October 29, 2010

Be Full of Care!

I am spending the weekend praying for students at a area conference in Pittsburgh, PA. The whole conference is about moving away from the things that entice us (sex, money, power) and moving toward Life in God. They are spending the weekend in Deuteronomy 6. Tonight the speaker just spent time in the first 4 verses of the chapter, so I spent most of my day in those verses.
These are the commands, decrees and laws the LORD you God directed me to teach you to observe in the land that you are crossing the Jordan to possess, so that you, your children and their children after them may fear the LORD you God as long as you live by keeping all His decrees and commands that I give you, and so that you may enjoy long life. Hear O Israel, and be careful to obey so that it may go well with you and that you may increase greatly in a land flowing with mild honey, just as the LORD, the God of your fathers, promised you. Hear, O Israel: the LORD our God the LORD is one.
Two ideas that stood out to me today as I was praying. They were "ENJOY" & "BE CAREFUL."

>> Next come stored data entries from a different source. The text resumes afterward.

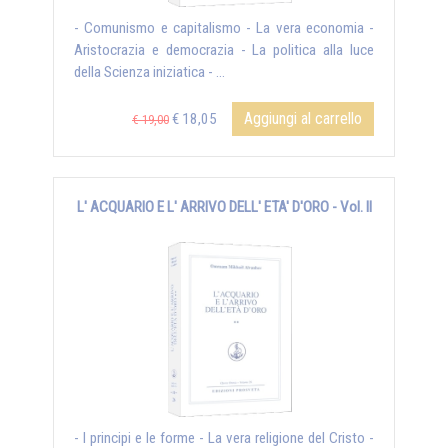
- Comunismo e capitalismo - La vera economia -
Aristocrazia e democrazia - La politica alla luce
della Scienza iniziatica - ...
Aggiungi al carrello
€ 18,05
€ 19,00
L' ACQUARIO E L' ARRIVO DELL' ETA' D'ORO - Vol. II
- I principi e le forme - La vera religione del Cristo -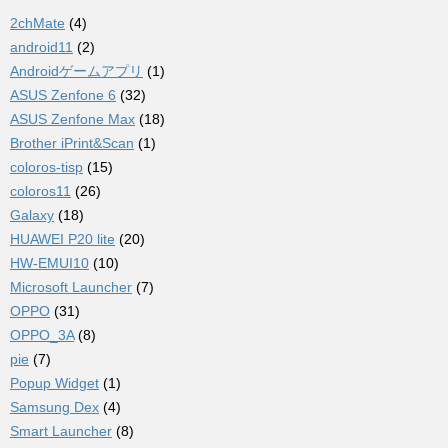
2chMate
(4)
android11
(2)
Androidゲームアプリ
(1)
ASUS Zenfone 6
(32)
ASUS Zenfone Max
(18)
Brother iPrint&Scan
(1)
coloros-tisp
(15)
coloros11
(26)
Galaxy
(18)
HUAWEI P20 lite
(20)
HW-EMUI10
(10)
Microsoft Launcher
(7)
OPPO
(31)
OPPO_3A
(8)
pie
(7)
Popup Widget
(1)
Samsung Dex
(4)
Smart Launcher
(8)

My sweet friend Cindy Holt use to tell her son Jackson as he was leaving the house, "Jackson be careful. That means full of care." I don't know why that has always stuck with me but it made an impact. I take the statement be careful so flippantly. I don't take it seriously.

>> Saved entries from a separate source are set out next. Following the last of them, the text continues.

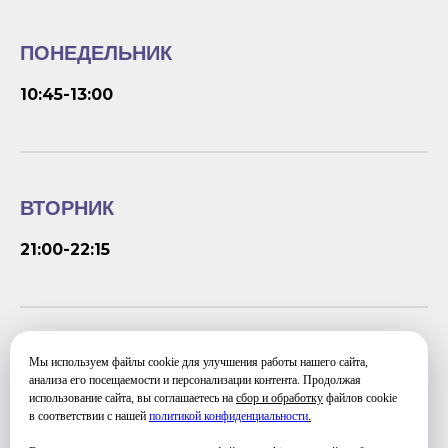
ПОНЕДЕЛЬНИК
10:45-13:00
ВТОРНИК
21:00-22:15
ПЯТНИЦА
Мы используем файлы cookie для улучшения работы нашего сайта,
анализа его посещаемости и персонализации контента. Продолжая
использование сайта, вы соглашаетесь на
сбор и обработку
файлов cookie
10:45-13:00
в соответствии с нашей
политикой конфиденциальности
.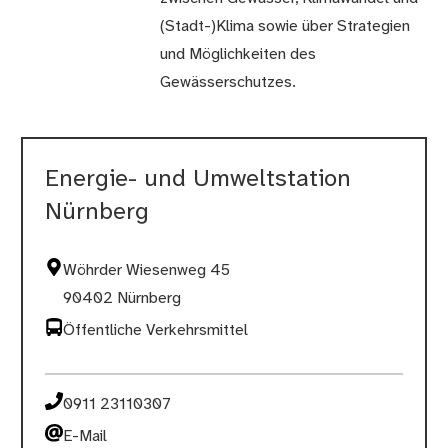
(Stadt-)Klima sowie über Strategien
und Möglichkeiten des
Gewässerschutzes.
Energie- und Umweltstation
Nürnberg
Wöhrder Wiesenweg 45
90402 Nürnberg
Öffentliche Verkehrsmittel
0911 23110307
E-Mail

When I started my prayer time I was feeling hesitant about spend time with the Lord and about coming on the weekend at all. I started reading in the passage and the end of the first sentence grabbed my attention. I normally focus on the adjective long when thinking about life, but today I saw the verb: ENJOY! I was meant to enjoy my life with God. To enjoy the beginning of a weekend spent with Him in prayer. So I asked God why I was not looking forward to time with Him, why was I was not enjoying our time together? After a few minutes I felt a leading to read the passage again.

Then it hit me in the face. "Be careful to obey so that it may go well with you..." These two ideas are linked. Enjoying God to the fullest comes when I am careful to obey Him. The main problem is that I am least careful when it comes to my relationship with God. Grace has won me, the work Christ accomplished in my life, my new creation status (see previous post) makes me abuse my relationship with God. It makes me reckless and lazy, prideful and entitled. It makes me apathetic. This is the stupidest part of myself.

I spent a good part of my week being reckless. It was full, busy, distracted. I didn't spend much time connecting to God. I didn't spend much time putting others before myself. I didn't spend much time being full of care to obey the God who loves me, won me, and is making me more and more like Him.

So I spent some time confessing; washing that gunky week off and then reflected on this question: What are some realities about who God is that would demand me to take more care? I didn't get very far with that thought because the worship team had a sound emergency which I moved toward in prayer, but I want to revisit. I want to be different. I want my relationship with my Creator, my Papa to be THE THING I spend the most energy caring about & enjoying.

I need Cindy to call me each morning and remind me, "Lee be careful. That means full of care."

So help me think through this. What are some aspects of God's character that inspire you to obey Him (and therefore enjoy Him)?